October 3, 2017
If automotive news teaches us anything, it’s that the world of cars is constantly evolving and innovating. For example, compare the cars of the 1920s to today’s vehicles. Everything from safety features to performance technology seems like a massive upgrade.
This leads us to the automotive world’s future. Specifically, we’re talking about the autonomous car. Self-driving vehicles might seem like some cool invention pulled directly from a sci-fi film. But when asked about riding in these automotive creations, many people express a sense of fear.
So, here’s the question of the day: Are fears of riding in self-driving cars justified? Let’s explore the existing research and tests.
What We Know So Far
Self-driving cars do exist in the world. However, these vehicles have not yet reached the mainstream for a variety of reasons. Perhaps the biggest reason these cars fail to break headlines in automotive news involves the fear of passengers to ride in these vehicles. A recent study from AAA reveals that 75% of Americans fear sitting as a passenger a self-driving car.
Part of the reason for this fear involves a lack of control. Drivers feel less safe when they cannot pilot every action of a car. This reasoning becomes even more evident when a study from Gartner revealed how 70% of Americans are willing to drive partially autonomous cars.
Some of these fears do seem rational. After all, last year a passenger in a self-driving Tesla died in a car accident. However, it is extremely important to note that the passenger ignored multiple safety warnings before the crash—a fact many automotive news sources neglected. So some of these fears ignited from a partial lack of information.
What Modern Research Says About Self-Driving Cars
Surprisingly, data on self-driving cars seems a bit scarce at the moment.
A current study involves the GATEway Project. £8 million from the British government funds this research. The team studies driverless pods that closely mimic autonomous vehicles from Google. At the moment, not many results emerged from the project, but we can expect some information in the near future.
So, is there any completed research?
In recent times, search engine giant Google created technology for some self-driving vehicles. In the 1.8 million miles driven by these cars, only 13 fender-benders occurred. Keep in mind that these accidents resulted from people driving their own cars, and not the autonomous vehicles themselves. Google Spokeswoman Jacquelyn Miller even mentioned how the drivers of the cars could have prevented the accidents if they rode in self-driving vehicles, as opposed to manually operating their cars.

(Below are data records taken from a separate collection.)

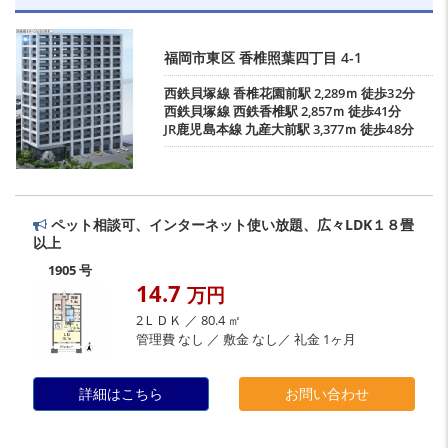
福岡市東区
香椎照葉四丁目
4-1
西鉄貝塚線
香椎花園前駅
2,289ｍ 徒歩32分
西鉄貝塚線
西鉄香椎駅
2,857ｍ 徒歩41分
JR鹿児島本線
九産大前駅
3,377ｍ 徒歩48分
ペット相談可、インターネット使い放題、広々LDK１８畳
以上
1905 号
14.7
万円
2ＬＤＫ ／ 80.4 ㎡
管理費 なし ／ 敷金 なし／ 礼金 1ヶ月
詳細はこちら
お問い合わせ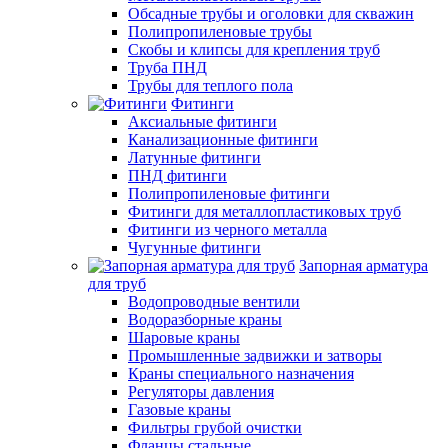
Обсадные трубы и оголовки для скважин
Полипропиленовые трубы
Скобы и клипсы для крепления труб
Труба ПНД
Трубы для теплого пола
Фитинги
Аксиальные фитинги
Канализационные фитинги
Латунные фитинги
ПНД фитинги
Полипропиленовые фитинги
Фитинги для металлопластиковых труб
Фитинги из черного металла
Чугунные фитинги
Запорная арматура
для труб
Водопроводные вентили
Водоразборные краны
Шаровые краны
Промышленные задвижки и затворы
Краны специального назначения
Регуляторы давления
Газовые краны
Фильтры грубой очистки
Фланцы стальные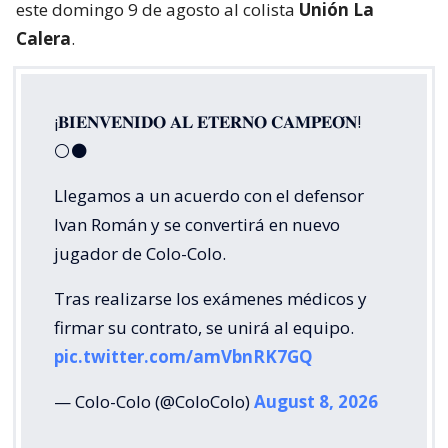
este domingo 9 de agosto al colista
Unión La
Calera
.
¡𝐁𝐈𝐄𝐍𝐕𝐄𝐍𝐈𝐃𝐎 𝐀𝐋 𝐄𝐓𝐄𝐑𝐍𝐎 𝐂𝐀𝐌𝐏𝐄𝐎́𝐍!
⚪⚫
Llegamos a un acuerdo con el defensor
Ivan Román y se convertirá en nuevo
jugador de Colo-Colo.
Tras realizarse los exámenes médicos y
firmar su contrato, se unirá al equipo.
pic.twitter.com/amVbnRK7GQ
— Colo-Colo (@ColoColo)
August 8, 2026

Yes, the Google employee’s statement ventures into what-if territory. But the claim is not without some support. A 2015 report from the National Highway Traffic Safety Administration claimed that 94% of automotive accidents in the US result from human error. So, is it possible that self-driving cars could prevent these accidents altogether? With a few more studies, the automotive world might receive an answer soon.
What Do the Analysts Say?
Rama Gheeerawo remains supportive of self-driving cars. This man works as the director of the Helen Hamlyn Centre for Design. He also works in the vehicle design section of London’s Royal College of Art. So, in other words, he knows quite a bit about automotive design.

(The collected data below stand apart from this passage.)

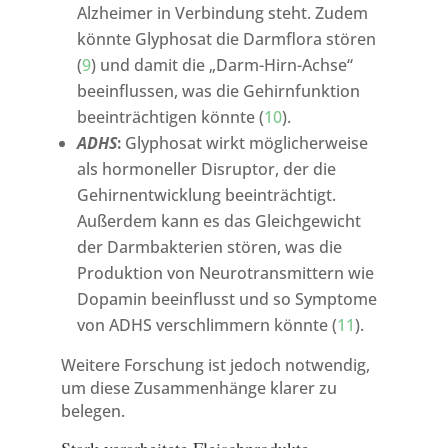
Alzheimer in Verbindung steht. Zudem
könnte Glyphosat die Darmflora stören
(
9
) und damit die „Darm-Hirn-Achse“
beeinflussen, was die Gehirnfunktion
beeinträchtigen könnte (
10
).
ADHS
:
Glyphosat wirkt möglicherweise
als hormoneller Disruptor, der die
Gehirnentwicklung beeinträchtigt.
Außerdem kann es das Gleichgewicht
der Darmbakterien stören, was die
Produktion von Neurotransmittern wie
Dopamin beeinflusst und so Symptome
von ADHS verschlimmern könnte (
11
).
Weitere Forschung ist jedoch notwendig,
um diese Zusammenhänge klarer zu
belegen.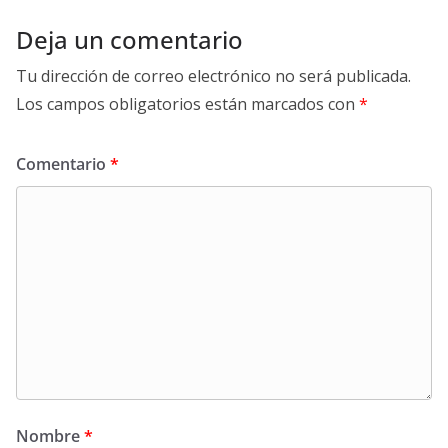
Deja un comentario
Tu dirección de correo electrónico no será publicada.
Los campos obligatorios están marcados con
*
Comentario
*
Nombre
*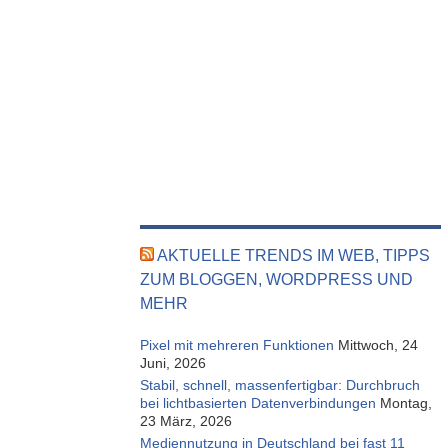
AKTUELLE TRENDS IM WEB, TIPPS
ZUM BLOGGEN, WORDPRESS UND
MEHR
Pixel mit mehreren Funktionen
Mittwoch, 24
Juni, 2026
Stabil, schnell, massenfertigbar: Durchbruch
bei lichtbasierten Datenverbindungen
Montag,
23 März, 2026
Mediennutzung in Deutschland bei fast 11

Self-driving cars create quite the innovations themselves. These vehicles calculate distances from other cars at intersections. So this brings questions about the future of traffic lights and signs. Gheerawo mentions how this innovation removes a need for human calculation. And to many, calculation creates challenges when driving. Think about the most common traffic accidents. These usually involve bad judgment of when to drive into moving traffic and bad judgment about where to park. So, in a sense, perhaps Gheerawo’s claim about calculations could reduce a hefty number of accidents on the road.
Also, the director mentions how too many people are thinking about self-driving cars in too traditional of a manner. So, with this in mind, are safety features of these vehicles solely limited to our creativity?

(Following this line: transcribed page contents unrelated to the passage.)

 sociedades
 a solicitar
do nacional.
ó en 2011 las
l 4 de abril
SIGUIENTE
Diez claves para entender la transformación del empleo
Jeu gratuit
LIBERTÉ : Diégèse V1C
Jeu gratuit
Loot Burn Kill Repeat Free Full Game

Again, we venture into what-if thinking here. But at the same time, asking these questions will create a safer automotive future.
In What Ways Can These Cars Impact the Automotive Future?
Of course, self-driving cars bring quite the convenience to our lives. But have you ever considered how these cars will help with disabilities?
Back in 2015, a blind man named Steve Mahan traveled through Austin, TX in one of Google’s driverless vehicles. He experienced no accidents during his drives.
Now, this might be one single situation. But it does open some discussion about where the future of self-driving cars could lead. Perhaps visually impaired individuals will finally be able to safely drive cars. And with this thought in mind, we begin to wonder if potential benefits outweigh the fears of these unusual vehicles.
Naturally, these cars still have quite a ways to go before they become approved for the general market, and with such little research, perhaps our fears are justified. But in the meantime, we can always have fun imaging the future self-driving cars will create in the automotive world once all their issues become fixed.